Joa desistió al comprender que era inútil. En alguna parte de su cuerpo existía una falla, una descoordinación entre su mente y su sistema nervioso. Lo del inhibidor no era broma.

– ¿Son jueces?

– Jueces, guardianes… -la sonrisa se acentuó-. No sea ridicula. Esto no un juego de fanáticos aficionados.

– Usted es americano.

– A este lado todos somos americanos, ¿no cree?

– Estadounidense.

No hubo respuesta. El hombre levantó la cabeza para dirigirse a uno de los que operaba cerca de ellos.

– ¿Listo, Mac?

– Un minuto, señor. Señor. Rango.

Alguien se le acercó por detrás y le colocó unos sensores en la cabeza, dos a los lados, sobre los parietales, y tres o cuatro más en distintos puntos del cráneo. El último se lo adhirieron en el bulbo raquídeo, colocándole una especie de alza por debajo de la cabeza para que pudiera apoyarla dejando el espacio libre.

– Pórtese bien -se despidió el hombre que hablaba con ella-. Colabore y esto terminará muy pronto. Podrá irse a casa.

La palabra casa la impresionó.

Sonaba a algo muy lejano.

– ¿Y David?

El hombre se apartó de su lado.

– ¿Y David? -repitió la pregunta ella.

Se quedó quieta unos segundos, reflexionando, aunque le costaba centrar sus ideas, sus pensamientos. El despertar había sido traumático. Luego el movimiento a su alrededor cesó, cada miembro de aquel equipo pareció ocupar su puesto, sentado o de pie, al frente de los componentes del sistema al cual estaba conectada.

Casi sin darse cuenta percibió aquel hormigueo.

La corriente.

Como si alguien hubiera abierto una puerta en su mente y miles de hormiguitas estuviesen entrando por ella, esparciéndose por todos los recovecos de su geografía.

Las hormigas la saturaron.

Alcanzó a ver una pantalla situada a su izquierda. Un córtex cerebral, el suyo, aparecía en tres dimensiones, girando sobre un eje vertical y también sobre uno horizontal alternativamente.

Una sinfonía de colores poblaba su cerebro.

– Es extraordinario, señor -dijo uno de los hombres en inglés señalando diversas partes de la imagen-. Vea aquí, aquí… y aquí.

– Increíble.

– Toda esa zona, superdesarrollada, intelecto, funciones…

– Cuánto poder potencial -suspiró el que había hablado con ella.

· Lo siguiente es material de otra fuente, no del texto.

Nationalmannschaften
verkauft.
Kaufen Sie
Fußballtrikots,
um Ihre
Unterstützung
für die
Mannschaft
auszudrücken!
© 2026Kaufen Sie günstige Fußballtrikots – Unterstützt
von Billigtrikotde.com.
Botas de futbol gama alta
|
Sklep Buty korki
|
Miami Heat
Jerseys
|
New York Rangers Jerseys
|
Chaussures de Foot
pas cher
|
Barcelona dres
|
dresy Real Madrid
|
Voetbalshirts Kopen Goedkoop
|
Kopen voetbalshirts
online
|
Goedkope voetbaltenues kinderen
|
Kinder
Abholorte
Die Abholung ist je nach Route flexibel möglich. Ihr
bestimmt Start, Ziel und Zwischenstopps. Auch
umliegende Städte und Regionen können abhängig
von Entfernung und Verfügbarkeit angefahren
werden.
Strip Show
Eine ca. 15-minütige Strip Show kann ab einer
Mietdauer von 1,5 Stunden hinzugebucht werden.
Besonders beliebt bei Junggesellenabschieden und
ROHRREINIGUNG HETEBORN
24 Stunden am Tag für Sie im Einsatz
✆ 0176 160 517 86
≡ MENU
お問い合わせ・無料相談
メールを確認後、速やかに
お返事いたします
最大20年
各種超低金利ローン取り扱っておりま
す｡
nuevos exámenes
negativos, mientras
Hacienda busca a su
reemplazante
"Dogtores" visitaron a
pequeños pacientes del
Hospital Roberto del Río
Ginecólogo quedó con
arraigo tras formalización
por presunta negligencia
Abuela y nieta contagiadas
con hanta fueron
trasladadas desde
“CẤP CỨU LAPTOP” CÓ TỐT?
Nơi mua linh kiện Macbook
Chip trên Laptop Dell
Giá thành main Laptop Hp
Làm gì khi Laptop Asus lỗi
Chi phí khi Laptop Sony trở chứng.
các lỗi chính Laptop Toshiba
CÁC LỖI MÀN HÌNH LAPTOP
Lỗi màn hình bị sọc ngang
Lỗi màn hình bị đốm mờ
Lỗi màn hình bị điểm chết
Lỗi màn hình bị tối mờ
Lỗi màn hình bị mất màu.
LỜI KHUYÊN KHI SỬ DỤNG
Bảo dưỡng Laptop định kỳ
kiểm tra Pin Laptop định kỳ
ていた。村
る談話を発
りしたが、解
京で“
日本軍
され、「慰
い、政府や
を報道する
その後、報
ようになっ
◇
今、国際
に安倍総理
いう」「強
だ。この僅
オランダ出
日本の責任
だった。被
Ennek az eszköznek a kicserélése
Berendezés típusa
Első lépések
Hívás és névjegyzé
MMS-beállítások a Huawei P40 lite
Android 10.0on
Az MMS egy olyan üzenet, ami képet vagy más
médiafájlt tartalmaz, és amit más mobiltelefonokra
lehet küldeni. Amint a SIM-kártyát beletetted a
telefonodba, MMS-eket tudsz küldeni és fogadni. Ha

Callaron unos segundos. Joa continuó observando aquella imagen tridimensional de su cabeza. También estaba sorprendida. Esperó hasta que ellos volvieron a hablar.

– Es igual que una gran batería energética.

Era suficiente.

El inhibidor bloqueaba su impulso, el modo en que actuaba la rabia en sus sistemas y se convertía en una fuerza capaz de actuar como la mejor de las armas, aunque fuese defensiva. Pero con o sin él, aún era capaz de pensar.

«Zonas superdesarrolladas», «batería energética»…

Joa cerró los ojos.

Lo mismo que un interruptor abría y cerraba la luz, buscó el interruptor de su mente. La manera de bloquearla. Casi dejó de respirar.

Se concentró en sí misma, primero en su corazón, reduciendo los latidos, venciendo la irritación, el miedo y la certeza de que estaba en un serio aprieto, prisionera en un lugar desconocido. Después exploró su cuerpo, piernas, brazos, tronco. Finalmente subió aquel nuevo equilibrio hasta su cerebro y lo esparció igual que un manto frío por él. Un manto capaz de apagar cualquier fuego mental activo que les sirviera a ellos para examinarla, diseccionarla, descubrir quizá hasta el más recóndito de sus secretos.